Le harcèlement moral a toujours existé en milieu de travail, mais sa définition juridique est récente. Il peut prendre des formes diverses, allant du refus de communication aux menaces, en passant par la "mise au placard", ou des conditions de travail dégradantes. Les conséquences pour les victimes sont des troubles psychosomatiques, voire des dépressions pouvant aller jusqu'au suicide. Le législateur est intervenu en janvier 2002 en introduisant la notion de harcèlement moral dans le Code du travail, et sa répression dans le Code pénal (loi de Modernisation sociale).

 

Diverses formes de harcèlement moral :

 

Une absence de soutien ou de reconnaissance, de la part de la hiérarchie ou des collègues, est un des facteurs aggravants des effets du harcèlement moral au travail.

Différentes études montrent que ces pratiques se sont intensifiées ces dernières années. La situation de l'emploi empêche le plus souvent la victime de fuir la situation en allant travailler ailleurs. La faiblesse des structures de défenses collectives et les pressions à la productivité concourent à exacerber le problème.

 

Le harcèlement moral au travail a été défini comme un ensemble d'agissements répétés "qui ont pour objet ou pour effet une dégradation des conditions de travail susceptible de porter atteinte aux droits du salarié et à sa dignité, d'altérer sa santé physique ou mentale ou de compromettre son avenir professionnel ".


Il n'y a pas de profil type du harcelé. Contrairement à une opinion répandue, les victimes ne sont pas forcément des personnes fragiles. Selon Marie-France Hirigoyen, "les harcelés sont généralement des "grandes gueules" ou pour le moins des fortes personnalités... La victime, c'est en fait bien souvent celui qui résiste, notamment à ses collègues... mais aussi à son supérieur hiérarchique, ou encore à la pression de ses subordonnés." Homme ou femme, jeune embauché, cadre nouvellement promu ou ancien approchant de la retraite, personne n'est à l'abri d'un harcèlement dans son entreprise.

 

Le harcèlement moral au travail se pratique : entre collègues d'un même niveau hiérarchique, entre supérieur hiérarchique et subordonné, mais également de subordonné à supérieur hiérarchique.

Il arrive également qu'un collectif de travail, qu'un groupe à l'intérieur de l'entreprise, isole un collègue et en fasse son "bouc émissaire".

            Le harcèlement moral peut être la conséquence d'une situation conflictuelle qui s'est dégradée ou une stratégie délibérée pour se débarrasser d'une personne.


Il importe de replacer le harcèlement moral au travail dans son contexte. Si le harcèlement est possible dans l'entreprise, c'est aussi parce que celle-ci n'a pas su se structurer de telle sorte que celui-ci n'apparaisse pas.
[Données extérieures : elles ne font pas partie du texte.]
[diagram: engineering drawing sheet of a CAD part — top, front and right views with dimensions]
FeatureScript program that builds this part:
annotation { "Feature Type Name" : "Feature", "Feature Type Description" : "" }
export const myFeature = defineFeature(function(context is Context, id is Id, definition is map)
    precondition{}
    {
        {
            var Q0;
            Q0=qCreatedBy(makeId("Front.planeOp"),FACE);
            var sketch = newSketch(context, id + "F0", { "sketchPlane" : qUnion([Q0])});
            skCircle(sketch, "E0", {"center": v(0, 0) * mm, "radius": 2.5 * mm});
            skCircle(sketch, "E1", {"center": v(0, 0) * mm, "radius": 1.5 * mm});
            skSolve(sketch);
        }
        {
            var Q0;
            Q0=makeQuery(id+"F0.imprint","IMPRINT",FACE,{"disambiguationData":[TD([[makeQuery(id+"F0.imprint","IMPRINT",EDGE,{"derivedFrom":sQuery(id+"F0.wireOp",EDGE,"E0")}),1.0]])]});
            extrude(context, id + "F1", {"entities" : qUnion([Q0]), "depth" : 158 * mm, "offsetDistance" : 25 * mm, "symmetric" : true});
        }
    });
Le harceleur est en effet souvent bien intégré dans l'entreprise, où il trouve des justifications à son action. La dégradation des relations de travail qu'il entretient s'appuie souvent sur des dysfonctionnements ou des problèmes d'ordre organisationnel. L'absence de contrepouvoir et d’interface dans l'entreprise joue également un rôle.

 

"Tout commence par une querelle. (...) Quelquefois, même, tout part d'un désaccord inexprimé. Suivent quelques remarques désobligeantes, des piques, (...) des sourires entendus. Très vite, la victime désignée est isolée, acculée à la défensive. (...) On cesse de s'adresser à elle. On lui fait sentir qu'elle n'a plus sa place dans le groupe, qu'on ne veut plus d'elle. Les préjugés surgissent, prennent forme, se développent.(...). On la malmène donc. De plus en plus. Tant et si bien que, finalement, on doit requérir l'arbitrage du service du personnel ou celui d'un délégué d'entreprise. Alors, dans la plupart des cas, les arbitres prennent parti contre le trublion. Il gêne le bon fonctionnement du service, de l'entreprise. (...)Et l'on s'en débarrasse."

 

La protection concerne le salarié qui a subi ou refusé de subir des agissements constitutifs de harcèlement moral, ainsi que celui qui a témoigné de tels agissements ou les a relatés. Sont interdites toute mesure discriminatoire, toute sanction ou tout licenciement prononcé à l'encontre du salarié victime ou témoin. Sont visées les mesures discriminatoires directes ou indirectes concernant le reclassement, le renouvellement du contrat de travail, la rémunération, la formation, l'affectation, la qualification, la classification, la promotion professionnelle, la mutation. Toute rupture du contrat qui en résulterait, toute disposition ou tout acte contraire est nul de plein droit. Tous les salariés bénéficient de cette protection.

 

Tout salarié ayant procédé à des agissements constitutifs de harcèlement moral est passible d'une sanction disciplinaire. Toute personne, (employeur ou salarié), peut être condamnée pénalement (un an d'emprisonnement et 15 000 € d'amende).

 

L'employeur doit organiser la prévention dans son entreprise. Il a, pour cela, une totale liberté dans le choix des moyens à mettre en oeuvre. Dans les entreprises et les établissements de 20 salariés et plus, les dispositions relatives à l'interdiction de toute pratique de harcèlement moral doivent figurer dans le règlement intérieur. Ces dispositions doivent être affichées sur le lieu de travail. Le comité d'hygiène, de sécurité et des conditions de travail peut proposer à l'employeur des mesures de prévention. Les délégués du personnel disposent d'un droit d'alerte en cas d'agissements constitutifs de harcèlement moral. Ils peuvent saisir l'employeur qui doit procéder sans délai à une enquête et mettre fin à cette situation. À défaut, le salarié ou le délégué, avec son accord, peut saisir le référé prud'homal. Le médecin du travail peut proposer des mesures individuelles lorsqu'il constate une altération de l'état de santé physique et mentale du salarié.

 

Les salariés victimes ou témoins de harcèlement moral peuvent intenter une action en justice auprès du conseil de prud'hommes pour faire cesser ces agissements et demander réparation du préjudice subi. Le salarié doit alors établir les éléments de fait laissant supposer l'existence d'un harcèlement. Au vu de ces éléments, la personne ainsi poursuivie doit prouver que ses agissements ne sont pas constitutifs d'un harcèlement ou que ses actes sont justifiés par des motifs étrangers à tout harcèlement. Il appartient néanmoins au juge de former sa conviction après avoir ordonné, en cas de besoin, toutes les mesures d'instructions qu'il estime utiles.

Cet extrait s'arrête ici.